Furthermore, an important thing to consider is that Probate subjects a decedent’s assets to his/her creditors. For example: a single woman dies and her Will leaves her Homestead Residence and a 500k mutual fund to her three children equally.  She also died with 250K of unpaid medical bills. In a Probate situation, the Homestead would be re-titled into her children’s names escaping such medical debt. However, the medical bill creditors would be able to attach to the 500k mutual fund, thereby reducing her children’s inheritance by 250k.

 

In Florida, there are some simple things you can do to avoid Probate. You can make your financial accounts Transfer-On-Death (“TOD”) or Pay-On-Death (“POD”) to your loved ones. And upon death, such accounts immediately transfer to the beneficiaries you’ve named – whilst avoiding the time, cost, and potential creditor attachment that Probate would entail. Keep in mind, when using “TOD” or “POD” to avoid Probate, YOU MUST keep your beneficiary designation forms up to date in the event that a loved one predeceases you.
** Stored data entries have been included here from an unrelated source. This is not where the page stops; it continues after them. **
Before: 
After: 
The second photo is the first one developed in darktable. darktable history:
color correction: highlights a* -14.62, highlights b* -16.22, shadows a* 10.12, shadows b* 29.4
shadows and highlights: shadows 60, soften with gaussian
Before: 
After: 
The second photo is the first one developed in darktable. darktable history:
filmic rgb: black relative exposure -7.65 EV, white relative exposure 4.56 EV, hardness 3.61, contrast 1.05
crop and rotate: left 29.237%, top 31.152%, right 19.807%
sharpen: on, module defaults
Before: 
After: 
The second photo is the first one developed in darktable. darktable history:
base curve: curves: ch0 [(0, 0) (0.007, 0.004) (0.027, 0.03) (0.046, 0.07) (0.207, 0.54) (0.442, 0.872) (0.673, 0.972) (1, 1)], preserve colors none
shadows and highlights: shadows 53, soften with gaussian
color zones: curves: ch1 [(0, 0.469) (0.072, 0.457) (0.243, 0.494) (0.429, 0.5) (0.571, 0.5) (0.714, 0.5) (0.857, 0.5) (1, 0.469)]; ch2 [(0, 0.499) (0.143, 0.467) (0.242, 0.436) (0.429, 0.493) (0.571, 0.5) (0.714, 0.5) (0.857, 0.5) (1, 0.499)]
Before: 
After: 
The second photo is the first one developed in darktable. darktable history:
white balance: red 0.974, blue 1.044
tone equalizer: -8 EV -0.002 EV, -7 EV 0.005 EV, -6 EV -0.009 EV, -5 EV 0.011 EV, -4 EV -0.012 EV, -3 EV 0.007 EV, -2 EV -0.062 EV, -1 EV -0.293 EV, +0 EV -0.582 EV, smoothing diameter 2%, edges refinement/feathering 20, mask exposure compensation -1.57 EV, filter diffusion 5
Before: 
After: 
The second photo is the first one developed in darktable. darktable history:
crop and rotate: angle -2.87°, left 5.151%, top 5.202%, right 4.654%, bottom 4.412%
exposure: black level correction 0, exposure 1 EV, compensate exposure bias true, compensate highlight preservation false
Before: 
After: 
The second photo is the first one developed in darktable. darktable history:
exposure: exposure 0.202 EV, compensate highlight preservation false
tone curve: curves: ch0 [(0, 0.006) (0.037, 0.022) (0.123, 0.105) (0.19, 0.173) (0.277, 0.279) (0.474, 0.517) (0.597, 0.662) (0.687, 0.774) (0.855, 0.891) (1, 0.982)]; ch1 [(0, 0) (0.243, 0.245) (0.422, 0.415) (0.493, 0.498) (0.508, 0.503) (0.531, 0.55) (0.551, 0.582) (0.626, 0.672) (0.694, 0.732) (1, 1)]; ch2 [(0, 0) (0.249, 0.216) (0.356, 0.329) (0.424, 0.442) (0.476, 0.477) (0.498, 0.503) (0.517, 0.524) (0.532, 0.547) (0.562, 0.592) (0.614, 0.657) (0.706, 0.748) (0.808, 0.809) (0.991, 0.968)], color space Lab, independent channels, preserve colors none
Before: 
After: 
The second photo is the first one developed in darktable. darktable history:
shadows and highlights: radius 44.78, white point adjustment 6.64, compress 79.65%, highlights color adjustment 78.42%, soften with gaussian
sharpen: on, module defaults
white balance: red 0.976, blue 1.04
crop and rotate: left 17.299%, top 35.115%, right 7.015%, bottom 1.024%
Often times, when using “TOD” or “POD” to avoid Probate, a deceased loved one’s share won’t be re-directed according to your wishes.

 

A Revocable Living Trust (“Trust”) is a great way to achieve Complete Probate Avoidance in that all of a decedent’s assets (including the Homestead Residence & other Real Estate) that are properly titled in a Trust, not only avoid Probate, but can also be re-directed exactly according to a decedent’s wishes in the event that a decedent’s loved ones die before the decedent. Trusts have a whole host of other benefits – some of which include estate tax avoidance/minimization, creditor protection, providing for spendthrift loved ones, and providing for disabled loved ones whilst keeping them qualified for Public Benefits.